56 Allerdings belässt Art. 11 der Richtlinie 2001/86, der, was die Bundesrepublik Deutschland betrifft, mit § 43 SEBG in deren innerstaatliches Recht umgesetzt wurde, den Mitgliedstaaten vorbehaltlich dessen, dass dabei das Unionsrecht beachtet wird, einen Wertungsspielraum in Bezug auf die Auswahl der insoweit zu ergreifenden geeigneten Maßnahmen und schreibt für die mit der ersten Frage aufgeworfene Fallgestaltung keine Verpflichtung zur späteren Einleitung dieses Verhandlungsverfahrens vor.
57 Sollten die Fragen des vorlegenden Gerichts dahin zu verstehen sein, dass sie den Begriff „Missbrauch“ im Sinne von Art. 11 der Richtlinie 2001/86 betreffen, so genügt der Hinweis, dass nach der Rechtsprechung des Gerichtshofs der Nachweis einer missbräuchlichen Praxis zum einen eine Gesamtheit objektiver Umstände voraussetzt, aus denen sich ergibt, dass trotz formaler Einhaltung der in der Unionsregelung vorgesehenen Bedingungen das Ziel dieser Regelung nicht erreicht wurde, und zum anderen ein subjektives Element, nämlich die Absicht, sich einen aus der Unionsregelung resultierenden Vorteil zu verschaffen, indem die Voraussetzungen für seine Erlangung künstlich geschaffen werden (Urteil vom 21. Dezember 2023, BMW Bank u. a., C-38/21, C-47/21 und C-232/21, EU:C:2023:1014, Rn. 285 und die dort angeführte Rechtsprechung).

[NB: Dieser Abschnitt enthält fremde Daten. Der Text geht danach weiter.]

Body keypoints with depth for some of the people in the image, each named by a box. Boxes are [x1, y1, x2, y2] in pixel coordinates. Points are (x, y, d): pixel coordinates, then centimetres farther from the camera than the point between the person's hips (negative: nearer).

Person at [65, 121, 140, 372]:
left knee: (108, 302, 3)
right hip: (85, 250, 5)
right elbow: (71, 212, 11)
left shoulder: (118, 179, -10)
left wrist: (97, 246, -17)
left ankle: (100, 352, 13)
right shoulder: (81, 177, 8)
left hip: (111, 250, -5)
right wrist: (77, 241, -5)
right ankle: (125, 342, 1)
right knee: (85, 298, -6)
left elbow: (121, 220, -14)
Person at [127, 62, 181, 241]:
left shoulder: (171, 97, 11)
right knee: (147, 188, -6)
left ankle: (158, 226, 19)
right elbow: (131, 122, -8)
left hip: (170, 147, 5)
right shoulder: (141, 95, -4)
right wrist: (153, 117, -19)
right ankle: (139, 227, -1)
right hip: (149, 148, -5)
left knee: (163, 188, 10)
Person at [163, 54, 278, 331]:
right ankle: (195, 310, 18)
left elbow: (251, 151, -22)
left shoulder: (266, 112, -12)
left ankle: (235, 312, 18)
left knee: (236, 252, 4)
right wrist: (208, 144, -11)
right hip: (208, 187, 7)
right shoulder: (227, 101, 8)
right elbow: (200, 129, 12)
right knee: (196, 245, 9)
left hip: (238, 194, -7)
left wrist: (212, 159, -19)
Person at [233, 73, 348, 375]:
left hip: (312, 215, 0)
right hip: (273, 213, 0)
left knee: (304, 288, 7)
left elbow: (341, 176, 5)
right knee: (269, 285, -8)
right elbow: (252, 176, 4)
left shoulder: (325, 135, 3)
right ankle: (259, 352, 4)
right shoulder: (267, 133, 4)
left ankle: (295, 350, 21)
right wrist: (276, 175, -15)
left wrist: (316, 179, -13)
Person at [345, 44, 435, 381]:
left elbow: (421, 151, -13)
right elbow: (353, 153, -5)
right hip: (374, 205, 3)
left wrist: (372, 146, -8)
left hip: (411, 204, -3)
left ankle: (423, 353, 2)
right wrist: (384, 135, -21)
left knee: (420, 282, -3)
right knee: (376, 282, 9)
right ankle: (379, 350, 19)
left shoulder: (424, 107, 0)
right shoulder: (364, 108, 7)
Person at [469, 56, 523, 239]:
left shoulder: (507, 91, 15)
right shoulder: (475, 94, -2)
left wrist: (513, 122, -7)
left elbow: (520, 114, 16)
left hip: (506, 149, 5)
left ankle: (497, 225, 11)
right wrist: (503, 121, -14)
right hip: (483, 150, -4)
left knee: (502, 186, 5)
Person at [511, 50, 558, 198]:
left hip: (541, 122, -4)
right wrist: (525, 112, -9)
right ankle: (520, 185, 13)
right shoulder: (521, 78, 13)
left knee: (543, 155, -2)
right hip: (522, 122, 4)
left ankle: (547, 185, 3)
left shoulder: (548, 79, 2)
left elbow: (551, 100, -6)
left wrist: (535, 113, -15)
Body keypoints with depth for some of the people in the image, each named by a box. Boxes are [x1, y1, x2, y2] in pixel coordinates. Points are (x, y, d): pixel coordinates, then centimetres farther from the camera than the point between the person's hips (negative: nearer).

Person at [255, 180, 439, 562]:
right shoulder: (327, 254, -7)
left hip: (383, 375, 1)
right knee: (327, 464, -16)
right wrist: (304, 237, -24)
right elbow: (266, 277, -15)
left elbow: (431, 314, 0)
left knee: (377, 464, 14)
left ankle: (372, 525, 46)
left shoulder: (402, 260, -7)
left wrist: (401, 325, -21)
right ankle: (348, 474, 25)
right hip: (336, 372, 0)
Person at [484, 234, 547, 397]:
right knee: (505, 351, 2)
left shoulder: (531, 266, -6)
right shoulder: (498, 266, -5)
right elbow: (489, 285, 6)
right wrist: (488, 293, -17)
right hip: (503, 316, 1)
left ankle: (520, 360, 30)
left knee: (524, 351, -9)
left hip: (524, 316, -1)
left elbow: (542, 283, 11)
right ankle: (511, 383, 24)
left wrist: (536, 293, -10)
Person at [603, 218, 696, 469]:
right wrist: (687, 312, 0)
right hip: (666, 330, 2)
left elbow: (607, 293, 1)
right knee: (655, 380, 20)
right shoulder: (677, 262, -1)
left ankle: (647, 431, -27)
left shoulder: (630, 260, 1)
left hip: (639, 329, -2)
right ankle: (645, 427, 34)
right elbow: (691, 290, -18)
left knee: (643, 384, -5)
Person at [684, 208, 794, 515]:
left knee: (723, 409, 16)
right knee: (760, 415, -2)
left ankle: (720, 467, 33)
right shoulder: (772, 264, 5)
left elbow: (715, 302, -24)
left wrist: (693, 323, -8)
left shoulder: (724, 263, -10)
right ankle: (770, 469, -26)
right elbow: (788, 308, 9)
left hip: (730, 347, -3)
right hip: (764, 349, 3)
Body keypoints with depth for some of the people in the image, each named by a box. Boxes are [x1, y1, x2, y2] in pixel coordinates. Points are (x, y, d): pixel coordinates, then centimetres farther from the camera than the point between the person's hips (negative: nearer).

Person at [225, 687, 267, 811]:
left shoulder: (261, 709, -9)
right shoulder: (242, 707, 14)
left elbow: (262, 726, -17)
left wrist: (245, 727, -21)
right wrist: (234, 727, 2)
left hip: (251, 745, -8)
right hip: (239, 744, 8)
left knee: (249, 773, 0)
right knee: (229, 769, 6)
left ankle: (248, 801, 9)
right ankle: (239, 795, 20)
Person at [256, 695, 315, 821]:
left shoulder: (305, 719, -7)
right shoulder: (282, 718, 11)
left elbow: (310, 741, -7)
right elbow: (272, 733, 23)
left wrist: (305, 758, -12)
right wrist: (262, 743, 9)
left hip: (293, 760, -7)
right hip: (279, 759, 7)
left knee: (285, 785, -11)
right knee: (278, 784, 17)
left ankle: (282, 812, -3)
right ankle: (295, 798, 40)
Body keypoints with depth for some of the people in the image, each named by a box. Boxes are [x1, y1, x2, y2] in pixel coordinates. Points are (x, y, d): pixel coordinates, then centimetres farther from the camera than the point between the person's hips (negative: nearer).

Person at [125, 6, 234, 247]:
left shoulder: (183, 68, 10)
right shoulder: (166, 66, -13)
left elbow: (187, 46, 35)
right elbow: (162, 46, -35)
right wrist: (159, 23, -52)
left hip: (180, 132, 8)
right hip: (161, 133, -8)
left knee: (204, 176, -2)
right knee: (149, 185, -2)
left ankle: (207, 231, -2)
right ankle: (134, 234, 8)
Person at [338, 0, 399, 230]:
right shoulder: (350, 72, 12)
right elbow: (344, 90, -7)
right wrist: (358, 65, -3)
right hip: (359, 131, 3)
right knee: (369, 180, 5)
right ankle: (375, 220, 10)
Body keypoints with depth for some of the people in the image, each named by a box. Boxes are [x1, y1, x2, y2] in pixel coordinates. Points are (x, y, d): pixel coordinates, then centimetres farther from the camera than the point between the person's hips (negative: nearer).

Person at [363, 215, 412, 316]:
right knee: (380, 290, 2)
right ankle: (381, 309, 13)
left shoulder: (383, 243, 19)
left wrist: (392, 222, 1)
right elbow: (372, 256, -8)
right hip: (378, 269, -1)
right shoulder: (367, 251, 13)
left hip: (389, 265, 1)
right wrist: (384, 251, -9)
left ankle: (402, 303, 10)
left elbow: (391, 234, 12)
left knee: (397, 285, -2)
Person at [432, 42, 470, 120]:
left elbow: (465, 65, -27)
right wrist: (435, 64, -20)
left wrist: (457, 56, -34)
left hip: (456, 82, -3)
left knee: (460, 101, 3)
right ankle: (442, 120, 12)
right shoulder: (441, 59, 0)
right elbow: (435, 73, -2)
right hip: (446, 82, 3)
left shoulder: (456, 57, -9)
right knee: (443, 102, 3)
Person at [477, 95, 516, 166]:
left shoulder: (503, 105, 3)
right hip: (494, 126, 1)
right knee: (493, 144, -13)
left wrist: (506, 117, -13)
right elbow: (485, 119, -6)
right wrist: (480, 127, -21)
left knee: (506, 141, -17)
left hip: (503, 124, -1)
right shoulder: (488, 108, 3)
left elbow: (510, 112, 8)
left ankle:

58 Nach alledem ist auf die erste Vorlagefrage zu antworten, dass Art. 12 Abs. 2 der Verordnung Nr. 2157/2001 in Verbindung mit den Art. 3 bis 7 der Richtlinie 2001/86 dahin auszulegen ist, dass er, wenn eine Holding-SE, die von beteiligten Gesellschaften gegründet wird, die keine Arbeitnehmer beschäftigen und nicht über Arbeitnehmer beschäftigende Tochtergesellschaften verfügen, ohne vorherige Durchführung von Verhandlungen zur Beteiligung der Arbeitnehmer eingetragen wird, die spätere Aufnahme solcher Verhandlungen nicht deswegen vorschreibt, weil diese SE herrschendes Unternehmen von Arbeitnehmer beschäftigenden Tochtergesellschaften in einem oder mehreren Mitgliedstaaten geworden ist.
Zu den Fragen 2 bis 4
59 In Anbetracht der Antwort auf die erste Frage erübrigt sich die Beantwortung der Fragen 2 bis 4.
Kosten
60 Für die Beteiligten des Ausgangsverfahrens ist das Verfahren Teil des beim vorlegenden Gericht anhängigen Verfahrens; die Kostenentscheidung ist daher Sache dieses Gerichts. Die Auslagen anderer Beteiligter für die Abgabe von Erklärungen vor dem Gerichtshof sind nicht erstattungsfähig.